I struggled with a couple of little things early on – her chin wasn’t right, I worked and reworked her cheekbone a few times until I got it where I wanted it (and then discovered that a little fix around her eye that I initially didn’t see was enough to cure a lot of other ills), and her right eye took me probably seven attempts to get properly placed and sized. But I worked through those, and right now, I’ve gotta tell you, I’m pretty happy with the way this is progressing. In terms of size, this is the biggest drawing I’ve attempted in 20 years, and if it keeps going the way it has started, it’ll be a keeper.
Flickr’s big update
In conjunction with its huge announcement that it had acquired Tumblr for just over a billion dollars, Yahoo! on Monday also re-launched a totally overhauled [Flickr. Flickr has been one of the sad sacks of the social media world for a long time; it’s the grand-daddy of photo sharing communities, but Yahoo allowed it to languish and mostly ignored it. Photo-sharing features were implemented poorly and quite slowly, and over time it simply faded into “who cares?” territory for all but the hardcore pro photographers who continued to hang out there — most people simply shifted the destination of their camera-phone photos to Facebook or Instagram or something similar.
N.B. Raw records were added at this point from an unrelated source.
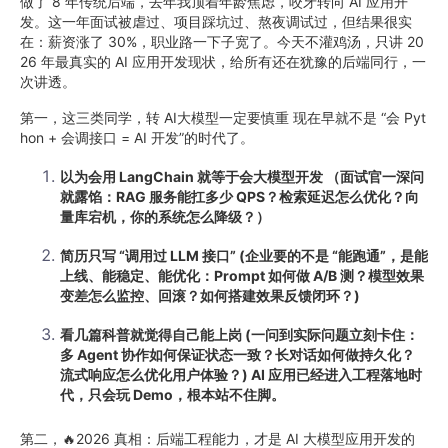
做了 8 年传统后端，去年我顶着年龄焦虑，咬牙转向 AI 应用开
发。这一年面试被虐过、项目踩坑过、熬夜调试过，但结果很实
在：薪资涨了 30%，职业路一下子宽了。今天不灌鸡汤，只讲 20
26 年最真实的 AI 应用开发现状，给所有还在犹豫的后端同行，一
次讲透。
第一，这三类同学，转 AI大模型一定要慎重 现在早就不是 “会 Pyt
hon + 会调接口 = AI 开发”的时代了。
以为会用 LangChain 就等于会大模型开发 （面试官一深问
就露馅：RAG 服务能扛多少 QPS？检索延迟怎么优化？向
量库宕机，你的系统怎么降级？）
简历只写 “调用过 LLM 接口” (企业要的不是 “能跑通”，是能
上线、能稳定、能优化：Prompt 如何做 A/B 测？模型效果
变差怎么监控、回滚？如何搭建效果反馈闭环？)
看几篇科普就觉得自己能上岗 (一问到实际问题立刻卡住：
多 Agent 协作如何保证状态一致？长对话如何做持久化？
流式响应怎么优化用户体验？) AI 应用已经进入工程落地时
代，只会玩 Demo，根本站不住脚。
第二，🔥2026 真相：后端工程能力，才是 AI 大模型应用开发的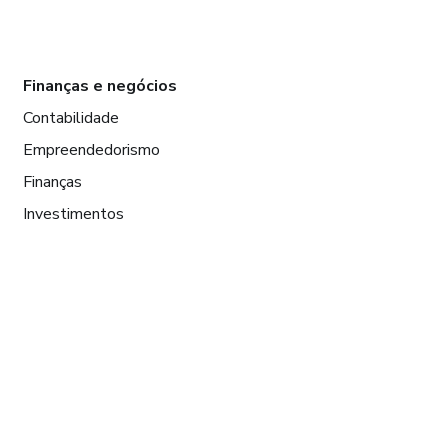
Finanças e negócios
Contabilidade
Empreendedorismo
Finanças
Investimentos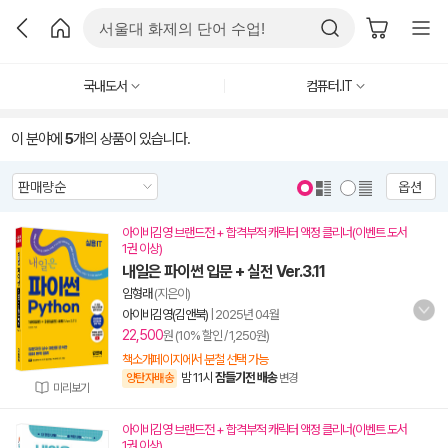
국내도서
컴퓨터.IT
이 분야에
5
개의 상품이 있습니다.
옵션
아이비김영 브랜드전 + 합격부적 캐릭터 액정 클리너(이벤트 도서
1권 이상)
내일은 파이썬 입문 + 실전 Ver.3.11
임형래
(지은이)
아이비김영(김앤북)
|
2025년 04월
22,500
원 (10% 할인 / 1,250원)
책소개페이지에서 분철 선택 가능
밤 11시
잠들기전 배송
양탄자배송
변경
미리보기
아이비김영 브랜드전 + 합격부적 캐릭터 액정 클리너(이벤트 도서
1권 이상)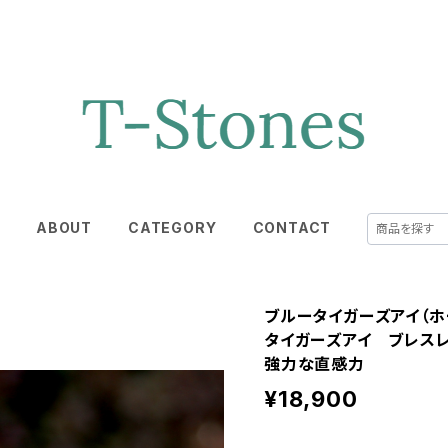
E
ABOUT
CATEGORY
CONTACT
ブルータイガーズアイ（ホ
タイガーズアイ ブレス
強力な直感力
¥18,900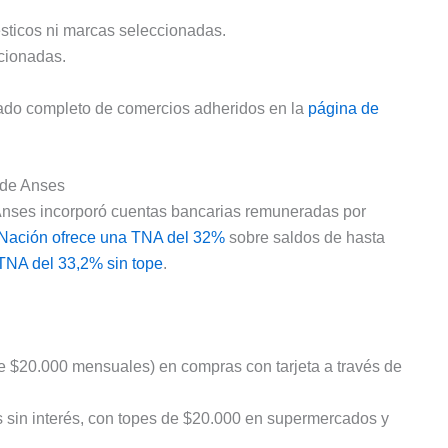
ésticos ni marcas seleccionadas.
cionadas.
tado completo de comercios adheridos en la
página de
 de Anses
Anses incorporó cuentas bancarias remuneradas por
Nación ofrece una TNA del 32%
sobre saldos de hasta
 TNA del 33,2% sin tope
.
pe $20.000 mensuales) en compras con tarjeta a través de
s sin interés, con topes de $20.000 en supermercados y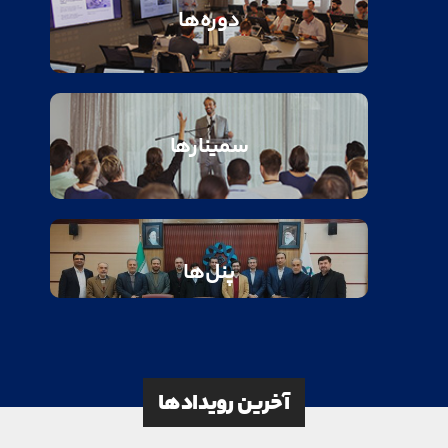
دوره‌ها
سمینارها
پنل‌ها
آخرین رویدادها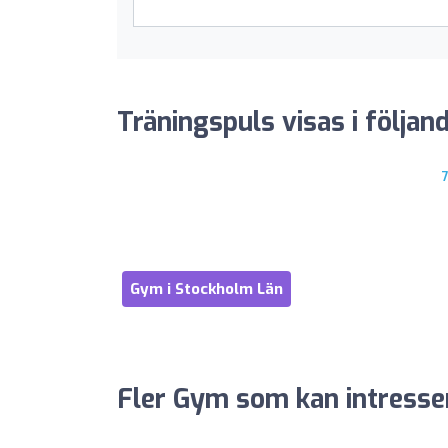
Träningspuls visas i följand
Gym i Stockholm Län
Fler Gym som kan intresse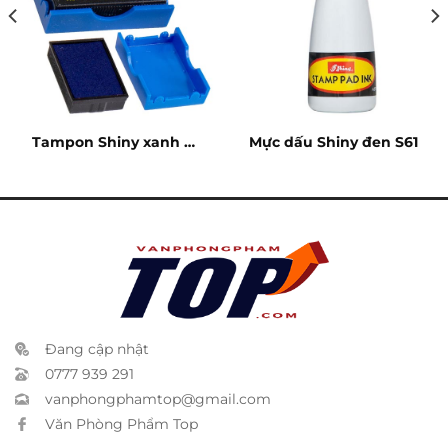
Tampon Shiny xanh S-
Mực dấu Shiny đen S61
300-7
Đang cập nhật
0777 939 291
vanphongphamtop@gmail.com
Văn Phòng Phẩm Top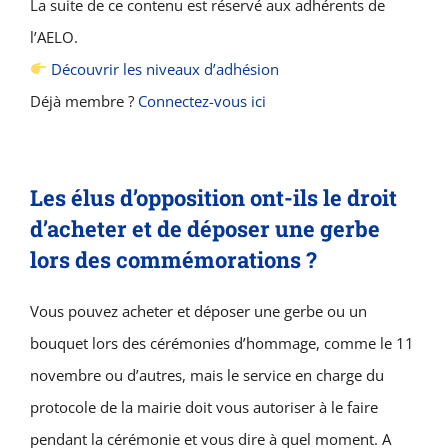
La suite de ce contenu est réservé aux adhérents de
l’AELO.
Découvrir les niveaux d’adhésion
Déjà membre ?
Connectez-vous ici
Les élus d’opposition ont-ils le droit
d’acheter et de déposer une gerbe
lors des commémorations ?
Vous pouvez acheter et déposer une gerbe ou un
bouquet lors des cérémonies d’hommage, comme le 11
novembre ou d’autres, mais le service en charge du
protocole de la mairie doit vous autoriser à le faire
pendant la cérémonie et vous dire à quel moment. A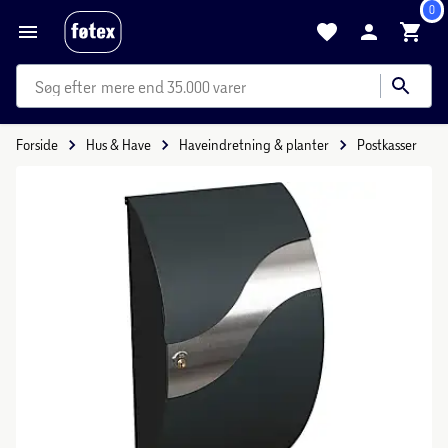
0
mere end 35.000 varer
Forside
Hus & Have
Haveindretning & planter
Postkasser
But this new Yahoo under Marissa Meyer seems to be serious about becoming a competitor to Google in the web services arena. The new Flickr is amazing; the redesign is beautiful and offers some genuinely attractive ways to interact with your photos. They’ve also added the now-ubiquitous cover photo to your profile page, are allowing high-res avatars, etc. It’s nice to look at.
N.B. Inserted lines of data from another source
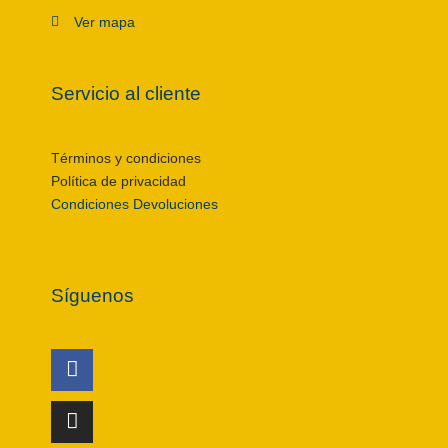
Ver mapa
Servicio al cliente
Términos y condiciones
Política de privacidad
Condiciones Devoluciones
Síguenos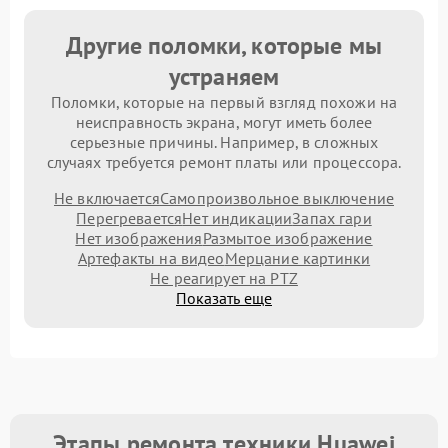
Другие поломки, которые мы
устраняем
Поломки, которые на первый взгляд похожи на
неисправность экрана, могут иметь более
серьезные причины. Например, в сложных
случаях требуется ремонт платы или процессора.
Не включается
Самопроизвольное выключение
Перегревается
Нет индикации
Запах гари
Нет изображения
Размытое изображение
Артефакты на видео
Мерцание картинки
Не реагирует на PTZ
Показать еще
Этапы ремонта техники Huawei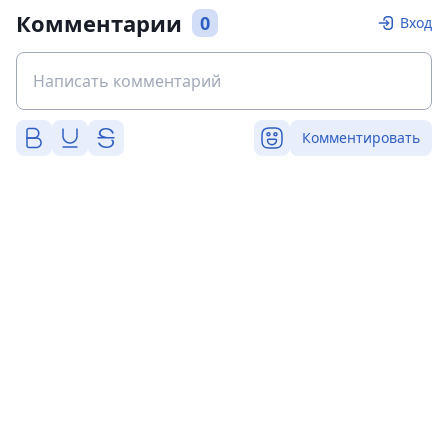
Комментарии
0
Вход
Комментировать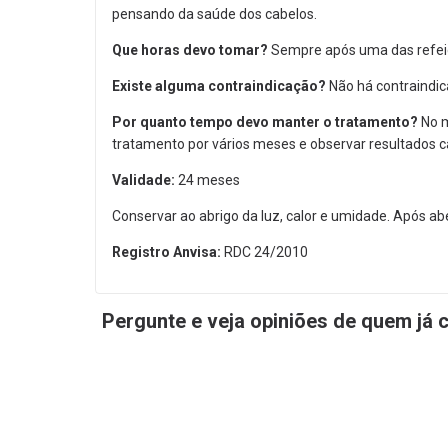
pensando da saúde dos cabelos.
Que horas devo tomar?
Sempre após uma das refeiç
Existe alguma contraindicação?
Não há contraindi
Por quanto tempo devo manter o tratamento?
No 
tratamento por vários meses e observar resultados 
Validade:
24 meses
Conservar ao abrigo da luz, calor e umidade. Após ab
Registro Anvisa:
RDC 24/2010
Pergunte e veja opiniões de quem já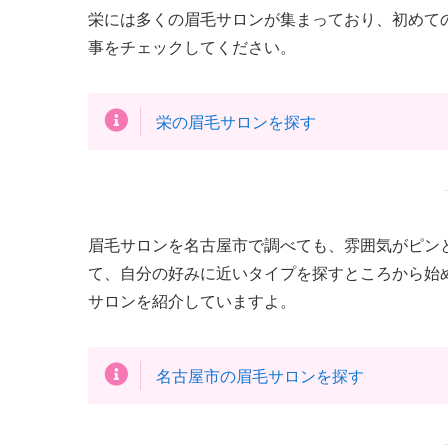
栄には多くの眉毛サロンが集まっており、初めて
事をチェックしてください。
栄の眉毛サロンを探す
眉毛サロンを名古屋市で調べても、雰囲気がピン
て、自分の好みに近いタイプを探すところから始
サロンを紹介していますよ。
名古屋市の眉毛サロンを探す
The biggest news, however, is that every single user of the site – every one of them – has, entirely for free, one terabyte of image storage. A terabyte. Compare that to the five free gigabytes you get from Google Drive or Dropbox or the seven from Amazon’s Cloud Drive. Granted Flickr is only for images and three-minute-or-less videos, but still — a terabyte of storage. For free.
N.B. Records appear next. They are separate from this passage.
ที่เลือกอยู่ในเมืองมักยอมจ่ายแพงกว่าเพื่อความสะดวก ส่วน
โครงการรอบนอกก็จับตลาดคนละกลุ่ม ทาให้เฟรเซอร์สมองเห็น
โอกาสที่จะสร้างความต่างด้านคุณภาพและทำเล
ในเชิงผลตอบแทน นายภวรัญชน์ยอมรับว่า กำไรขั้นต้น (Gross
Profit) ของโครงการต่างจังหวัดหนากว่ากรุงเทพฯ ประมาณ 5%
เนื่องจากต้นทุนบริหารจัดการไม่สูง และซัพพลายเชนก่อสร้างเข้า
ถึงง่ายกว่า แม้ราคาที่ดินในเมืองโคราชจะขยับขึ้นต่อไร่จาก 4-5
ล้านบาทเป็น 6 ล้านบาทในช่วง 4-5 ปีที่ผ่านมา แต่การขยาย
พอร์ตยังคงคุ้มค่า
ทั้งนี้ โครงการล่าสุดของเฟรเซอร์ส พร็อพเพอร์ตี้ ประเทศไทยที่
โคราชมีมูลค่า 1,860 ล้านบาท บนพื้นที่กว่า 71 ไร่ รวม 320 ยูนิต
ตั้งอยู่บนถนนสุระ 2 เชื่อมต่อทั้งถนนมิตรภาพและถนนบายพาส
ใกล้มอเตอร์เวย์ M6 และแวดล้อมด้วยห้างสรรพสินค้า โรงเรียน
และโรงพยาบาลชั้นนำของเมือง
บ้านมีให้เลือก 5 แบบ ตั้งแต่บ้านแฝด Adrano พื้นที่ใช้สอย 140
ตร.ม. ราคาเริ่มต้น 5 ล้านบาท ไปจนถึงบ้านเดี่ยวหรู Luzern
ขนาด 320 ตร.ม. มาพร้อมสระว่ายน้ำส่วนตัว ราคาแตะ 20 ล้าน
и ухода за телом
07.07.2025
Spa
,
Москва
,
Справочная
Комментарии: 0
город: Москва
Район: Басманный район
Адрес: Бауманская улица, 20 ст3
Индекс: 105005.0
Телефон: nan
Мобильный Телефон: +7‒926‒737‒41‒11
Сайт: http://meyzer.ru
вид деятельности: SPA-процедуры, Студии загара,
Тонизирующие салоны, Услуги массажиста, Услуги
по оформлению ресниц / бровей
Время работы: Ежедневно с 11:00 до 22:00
I put that into some perspective on Facebook Monday night. I recounted a story about driving from Manhattan, Kan., to Circuit City in Topeka when I was in college so I could spend $225 on a 1.1-gigabyte hard drive for my Xeos-brand 486 running Windows 95. That was a huge hard drive at the time; I think you could get them in the four- to six-gigabyte range at retail for several times what I paid for my single gig. Yahoo gave a terabyte of storage away for free on Monday; had I wanted to acquire one terabyte of storage space on the day I bought that hard drive, it would have cost me $210,000. That’s an amazing window into how much – and how quickly – technology has changed in the last 15 years or so.
It’s incredible. Legitimately, amazingly incredible. And comparing the price of that 1.1-gigabyte hard drive to a free terabyte of storage makes me wonder what astonishing things I have today will seem equally ludicrous in terms of their price-to-performance ratio in another 15 years.